Music Reviews

DJ Sam Popat

Little Buddha Café

George V

For years now, New Age artists have been pillaging, pilfering, and field-recording Asian sounds. So much so, that Buddhist monks now want the Chinese Army and New Age artists out of Tibet. I guess attracted to the purported tranquillity, serenity, and unique profundity that the East provides (I guess no one’s ever heard of Pol Pot), these Westerners have ridden the Eastern sound into a dreadfully nauseating samsara loop.

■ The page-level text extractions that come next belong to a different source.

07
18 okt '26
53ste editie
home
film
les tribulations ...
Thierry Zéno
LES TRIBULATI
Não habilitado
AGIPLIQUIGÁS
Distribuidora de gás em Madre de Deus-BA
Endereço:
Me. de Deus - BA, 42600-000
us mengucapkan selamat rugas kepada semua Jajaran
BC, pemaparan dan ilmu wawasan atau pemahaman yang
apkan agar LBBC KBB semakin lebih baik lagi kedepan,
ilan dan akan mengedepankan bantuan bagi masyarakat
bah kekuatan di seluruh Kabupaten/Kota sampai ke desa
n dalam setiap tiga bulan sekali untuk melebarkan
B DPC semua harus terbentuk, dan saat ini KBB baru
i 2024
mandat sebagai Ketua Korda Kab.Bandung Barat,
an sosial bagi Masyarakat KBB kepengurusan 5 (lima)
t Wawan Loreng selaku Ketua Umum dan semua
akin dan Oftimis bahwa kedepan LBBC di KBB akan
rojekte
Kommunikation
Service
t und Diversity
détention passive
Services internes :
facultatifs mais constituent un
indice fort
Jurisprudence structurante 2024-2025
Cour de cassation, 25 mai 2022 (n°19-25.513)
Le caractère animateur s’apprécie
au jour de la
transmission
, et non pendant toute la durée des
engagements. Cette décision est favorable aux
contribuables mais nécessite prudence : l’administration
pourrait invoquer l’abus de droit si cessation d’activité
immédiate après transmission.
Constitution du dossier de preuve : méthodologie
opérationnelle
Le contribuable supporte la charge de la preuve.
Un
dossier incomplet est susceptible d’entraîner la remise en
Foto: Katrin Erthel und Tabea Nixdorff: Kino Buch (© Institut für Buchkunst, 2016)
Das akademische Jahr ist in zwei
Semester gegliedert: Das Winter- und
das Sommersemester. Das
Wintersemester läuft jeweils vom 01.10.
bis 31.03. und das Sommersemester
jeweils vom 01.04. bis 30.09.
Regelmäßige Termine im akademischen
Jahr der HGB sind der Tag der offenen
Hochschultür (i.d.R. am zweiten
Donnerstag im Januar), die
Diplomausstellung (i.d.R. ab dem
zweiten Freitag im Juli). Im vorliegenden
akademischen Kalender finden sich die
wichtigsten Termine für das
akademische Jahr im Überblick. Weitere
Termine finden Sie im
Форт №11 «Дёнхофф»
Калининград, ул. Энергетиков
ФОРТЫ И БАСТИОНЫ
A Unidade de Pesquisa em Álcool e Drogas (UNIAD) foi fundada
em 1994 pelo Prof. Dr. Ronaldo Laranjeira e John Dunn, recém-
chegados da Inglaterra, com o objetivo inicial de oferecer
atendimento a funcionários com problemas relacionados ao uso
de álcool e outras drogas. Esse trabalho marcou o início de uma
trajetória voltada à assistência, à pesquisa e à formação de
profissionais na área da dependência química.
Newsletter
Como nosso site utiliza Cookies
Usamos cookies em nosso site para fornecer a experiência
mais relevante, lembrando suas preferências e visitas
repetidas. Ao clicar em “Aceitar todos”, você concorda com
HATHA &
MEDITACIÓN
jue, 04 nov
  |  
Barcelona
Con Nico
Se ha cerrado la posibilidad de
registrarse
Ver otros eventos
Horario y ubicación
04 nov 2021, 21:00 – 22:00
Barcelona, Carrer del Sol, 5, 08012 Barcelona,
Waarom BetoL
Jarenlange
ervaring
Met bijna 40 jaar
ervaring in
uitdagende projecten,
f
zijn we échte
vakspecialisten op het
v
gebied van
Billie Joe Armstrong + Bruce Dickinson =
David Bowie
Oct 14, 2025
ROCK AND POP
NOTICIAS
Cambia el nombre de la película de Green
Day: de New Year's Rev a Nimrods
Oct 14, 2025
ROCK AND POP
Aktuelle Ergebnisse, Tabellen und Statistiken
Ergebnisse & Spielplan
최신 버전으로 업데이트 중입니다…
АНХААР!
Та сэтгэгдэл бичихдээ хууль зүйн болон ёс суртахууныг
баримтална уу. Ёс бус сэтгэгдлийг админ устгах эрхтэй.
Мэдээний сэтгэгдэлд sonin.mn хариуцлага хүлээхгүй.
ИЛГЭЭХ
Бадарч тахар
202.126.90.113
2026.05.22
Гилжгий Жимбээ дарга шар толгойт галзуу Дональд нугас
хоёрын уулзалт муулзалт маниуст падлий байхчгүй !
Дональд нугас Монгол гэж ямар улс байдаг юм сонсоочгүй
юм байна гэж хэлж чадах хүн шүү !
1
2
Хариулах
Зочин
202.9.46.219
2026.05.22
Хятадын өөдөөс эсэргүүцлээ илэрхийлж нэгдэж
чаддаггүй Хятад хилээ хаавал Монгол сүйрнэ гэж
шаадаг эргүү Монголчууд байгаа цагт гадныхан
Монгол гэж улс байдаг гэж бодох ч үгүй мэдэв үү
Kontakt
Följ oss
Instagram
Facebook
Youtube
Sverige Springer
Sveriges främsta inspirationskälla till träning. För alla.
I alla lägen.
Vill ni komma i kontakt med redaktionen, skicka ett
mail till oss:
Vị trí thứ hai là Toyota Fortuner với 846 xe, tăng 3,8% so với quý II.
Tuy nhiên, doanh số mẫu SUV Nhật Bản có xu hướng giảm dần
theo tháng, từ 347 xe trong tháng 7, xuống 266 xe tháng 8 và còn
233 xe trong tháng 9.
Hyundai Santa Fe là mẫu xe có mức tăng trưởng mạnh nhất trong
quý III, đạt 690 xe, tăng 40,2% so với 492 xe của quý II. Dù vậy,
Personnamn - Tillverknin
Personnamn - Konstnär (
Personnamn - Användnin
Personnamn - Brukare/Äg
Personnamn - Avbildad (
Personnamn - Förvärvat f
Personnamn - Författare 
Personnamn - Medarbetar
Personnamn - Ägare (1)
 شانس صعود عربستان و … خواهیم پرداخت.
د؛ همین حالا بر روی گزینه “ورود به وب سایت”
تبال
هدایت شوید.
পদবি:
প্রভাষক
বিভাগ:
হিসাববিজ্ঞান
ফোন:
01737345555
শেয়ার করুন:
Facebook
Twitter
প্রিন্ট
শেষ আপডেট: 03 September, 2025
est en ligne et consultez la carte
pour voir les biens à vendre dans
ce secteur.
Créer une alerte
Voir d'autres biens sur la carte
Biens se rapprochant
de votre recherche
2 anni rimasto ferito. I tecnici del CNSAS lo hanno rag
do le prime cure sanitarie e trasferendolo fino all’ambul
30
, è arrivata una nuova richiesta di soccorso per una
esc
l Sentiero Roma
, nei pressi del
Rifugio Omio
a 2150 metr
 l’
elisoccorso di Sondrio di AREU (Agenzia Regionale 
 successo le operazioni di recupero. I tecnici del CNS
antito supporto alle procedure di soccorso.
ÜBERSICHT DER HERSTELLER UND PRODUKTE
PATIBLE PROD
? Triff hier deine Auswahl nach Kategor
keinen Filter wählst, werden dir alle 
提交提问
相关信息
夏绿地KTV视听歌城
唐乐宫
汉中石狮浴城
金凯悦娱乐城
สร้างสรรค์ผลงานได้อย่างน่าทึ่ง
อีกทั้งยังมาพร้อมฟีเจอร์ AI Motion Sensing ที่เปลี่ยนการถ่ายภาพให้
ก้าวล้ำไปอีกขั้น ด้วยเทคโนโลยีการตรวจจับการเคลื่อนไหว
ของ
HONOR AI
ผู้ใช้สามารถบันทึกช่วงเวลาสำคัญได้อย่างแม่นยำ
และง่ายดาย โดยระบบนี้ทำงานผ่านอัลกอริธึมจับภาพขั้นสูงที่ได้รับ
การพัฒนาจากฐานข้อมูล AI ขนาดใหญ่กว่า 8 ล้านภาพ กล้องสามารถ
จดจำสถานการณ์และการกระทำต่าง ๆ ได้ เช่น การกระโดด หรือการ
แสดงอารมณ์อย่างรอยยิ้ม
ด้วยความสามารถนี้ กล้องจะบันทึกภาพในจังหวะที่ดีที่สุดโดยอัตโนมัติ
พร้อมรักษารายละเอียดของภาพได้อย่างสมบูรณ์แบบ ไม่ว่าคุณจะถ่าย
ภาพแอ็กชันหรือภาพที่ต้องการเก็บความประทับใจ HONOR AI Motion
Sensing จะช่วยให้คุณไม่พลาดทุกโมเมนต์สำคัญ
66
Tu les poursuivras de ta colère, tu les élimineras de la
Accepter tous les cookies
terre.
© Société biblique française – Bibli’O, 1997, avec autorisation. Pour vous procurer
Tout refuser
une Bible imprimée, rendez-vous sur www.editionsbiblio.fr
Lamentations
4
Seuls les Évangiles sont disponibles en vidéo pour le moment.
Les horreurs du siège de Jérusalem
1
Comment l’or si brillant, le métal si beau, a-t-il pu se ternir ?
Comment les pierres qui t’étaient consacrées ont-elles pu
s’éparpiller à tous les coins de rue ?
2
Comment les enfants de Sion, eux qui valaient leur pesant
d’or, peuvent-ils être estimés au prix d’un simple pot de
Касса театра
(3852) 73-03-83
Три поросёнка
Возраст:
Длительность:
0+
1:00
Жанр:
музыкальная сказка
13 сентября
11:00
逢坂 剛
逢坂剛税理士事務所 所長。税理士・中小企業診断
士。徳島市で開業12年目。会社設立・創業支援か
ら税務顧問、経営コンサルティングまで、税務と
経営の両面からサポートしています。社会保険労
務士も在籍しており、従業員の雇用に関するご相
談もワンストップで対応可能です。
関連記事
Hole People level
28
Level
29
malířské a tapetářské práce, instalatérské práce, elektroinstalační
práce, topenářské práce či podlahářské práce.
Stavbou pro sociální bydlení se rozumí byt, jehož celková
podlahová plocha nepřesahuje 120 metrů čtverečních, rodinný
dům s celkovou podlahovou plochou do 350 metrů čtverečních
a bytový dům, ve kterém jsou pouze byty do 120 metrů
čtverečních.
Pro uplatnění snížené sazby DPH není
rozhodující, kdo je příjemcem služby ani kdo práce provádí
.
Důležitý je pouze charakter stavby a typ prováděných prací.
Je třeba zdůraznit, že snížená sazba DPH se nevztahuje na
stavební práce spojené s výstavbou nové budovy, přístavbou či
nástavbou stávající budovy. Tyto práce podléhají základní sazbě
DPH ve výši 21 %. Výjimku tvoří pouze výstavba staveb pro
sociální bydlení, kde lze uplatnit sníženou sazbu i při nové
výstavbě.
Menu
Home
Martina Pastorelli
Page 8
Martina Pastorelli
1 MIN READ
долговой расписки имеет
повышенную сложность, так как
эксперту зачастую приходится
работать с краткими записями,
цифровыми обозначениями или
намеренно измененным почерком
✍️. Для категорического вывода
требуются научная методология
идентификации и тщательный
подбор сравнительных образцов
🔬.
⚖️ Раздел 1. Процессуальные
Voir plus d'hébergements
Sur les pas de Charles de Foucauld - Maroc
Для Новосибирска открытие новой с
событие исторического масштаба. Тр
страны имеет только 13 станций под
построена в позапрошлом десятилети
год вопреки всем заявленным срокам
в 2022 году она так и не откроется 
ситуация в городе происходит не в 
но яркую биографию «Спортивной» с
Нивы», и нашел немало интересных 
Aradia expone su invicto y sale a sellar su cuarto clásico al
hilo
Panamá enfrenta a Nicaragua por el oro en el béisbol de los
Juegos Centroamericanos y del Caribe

Unfortunately, DJ Sam Popat and Little Buddha Café are nowhere close to nirvana, forever crystallized in that New Age sound. Bill Laswell’s dub riddim in “Life Space Death” sticks out like a sore thumb on this compilation. Mr. Untel’s “The Day the Sun Exploded,” Electromana’s “Deia,” and Richard Les Crees’ “Bahia” are good enough dance tunes that don’t quite emerge from the aforementioned genre’s shadow, while Govinda’s “Quintessence Of Dust” starts off with a nice enough breakbeat until all is lost as soon as the flamenco guitar makes its intro. But the rest of the songs on the disc don’t even try to offer us anything new and refreshing. In short, Little Buddha Café is about 20 degrees of separation from Six Degrees’ Asian Travels (which I’m sure is what they were trying to emulate here).